Enrique Goiri

Personal information
- Full name: José Enrique Niceto Goiri Bayo
- Date of birth: 1 March 1877
- Place of birth: Bilbao, Biscay
- Date of death: 3 April 1925 (aged 48)
- Position: Midfielder

Senior career*
- Years: Team / Apps / (Gls)
- 1902–1904: Athletic Club / 2 / (1)

= Enrique Goiri =

Spanish footballer

José Enrique Niceto Goiri Bayo (1 March 1877 - 3 April 1925) was a Spanish footballer who played as a midfielder for Athletic Club. He was one of the most important footballers in the amateur beginnings of Athletic Club, being among the 7 founders of the club in 1898, and then serving the club as a player, winning both the 1902 Copa de la Coronación and 1903 Copa del Rey, which were the club's very first piece of silverware. He was then involved in the foundation of Club Athletic de Madrid (now Atlético Madrid) in 1903. In football, his main position was a midfielder, but he played several more positions over the course of his career.

==Athletic Bilbao==
As the son of a well-off family in Bilbao, Goiri was sent to Britain to complete his studies, doing so in the Catholic St Joseph's College, Dumfries, where he met and befriended José Maria Barquín, a fellow Basque and a future teammate at Athletic Club. In 1898, Goiri was one of the 7 Basque students belonging to the Gimnásio Zamacois who began to organize football matches against the British workers, which were contested on Sundays in Hippodrome of Lamiako, which at the time was the home of organized football in Biscay.

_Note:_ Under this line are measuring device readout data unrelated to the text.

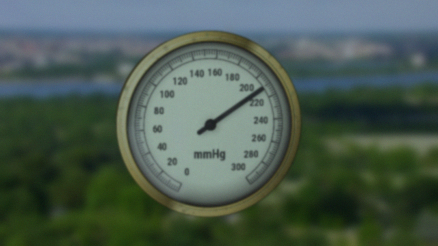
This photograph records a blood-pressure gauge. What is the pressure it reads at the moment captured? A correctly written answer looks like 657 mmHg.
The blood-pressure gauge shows 210 mmHg
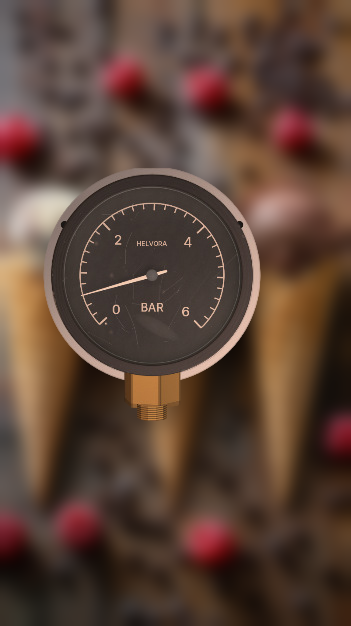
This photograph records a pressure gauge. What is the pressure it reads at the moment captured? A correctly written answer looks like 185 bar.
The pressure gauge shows 0.6 bar
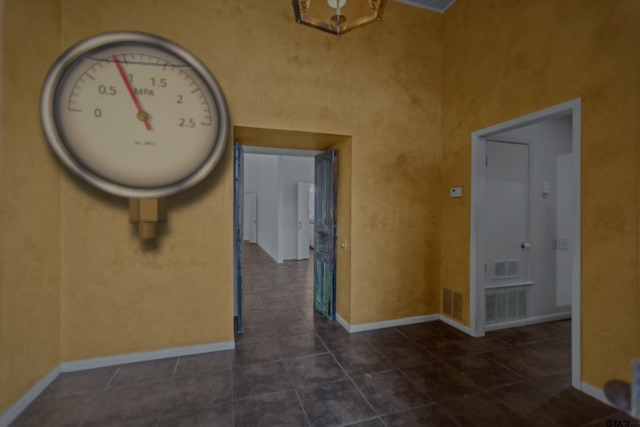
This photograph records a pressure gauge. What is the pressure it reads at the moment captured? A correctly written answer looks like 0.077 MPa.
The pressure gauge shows 0.9 MPa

In February 1901, a commission made up of Goiri, Juan Astorquia, and José Maria Barquín was appointed to draft statutes and prepare regulations to legalize the company and thus turn their group of football pioneers into an official football club. This happened on 5 September 1901, in the infamous meeting held in the Café García, in which Goiri was one of the 33 men who signed the documents that gave birth to Athletic Club. Goiri was subsequently elected as the club's first-ever secretary.

Goiri then became one of the first footballers of the newly formed Athletic Club, playing as a midfielder. Together with Juan Astorquia, Alejandro de la Sota, Armand Cazeaux and Walter Evans, he was part of the teams that won the 1902 Copa de la Coronación (as Bizcaya) and the 1903 Copa del Rey, and Goiri featured in both finals, a 2–1 win over FC Barcelona in the 1902 final, and a 3–2 comeback win over Madrid FC in the very first Copa del Rey final in 1903. In the 1904 Copa del Rey Final, Athletic were declared winners again without playing a match after their opponents failed to turn up.

Goiri was known by his teammates as "Tocino".

==Athletic Madrid==
Enrique Goiri was one of the founders of Athletic's Madrid branch, Athletic de Madrid. He appeared on the club's first board of directors as the treasurer of the club and he was even the referee of the club's very first match on 2 May 1903, coinciding with the commemoration of Dos de Mayo Uprising, which was played at the Tiro del Pichón in a friendly between the 25 members that formed it, except for the treasurer Enrique Goiri who acted as referee, either because of his loud voice or because of his age and experience among all the youth.

==Later life and death==
Despite being a double founder of two very important clubs, his sporting activity ended right then and there. At the beginning of the 20th century, many successful Basque footballers who retired from the sport went on to flourish in many other fields, mostly politics, but Goiri transitioned into something unusual for a sportsman, as he achieved fame as a tenor and impresario due to his voice. He participated in several operas in Spain, and was also even hired in New York in 1909. In that same year, Bilbao was filled with posters with a new mystery play, in which Enrique Goiri surprised the audience with his expressive tenor.

Goiri died on 3 April 1925, at the age of 48.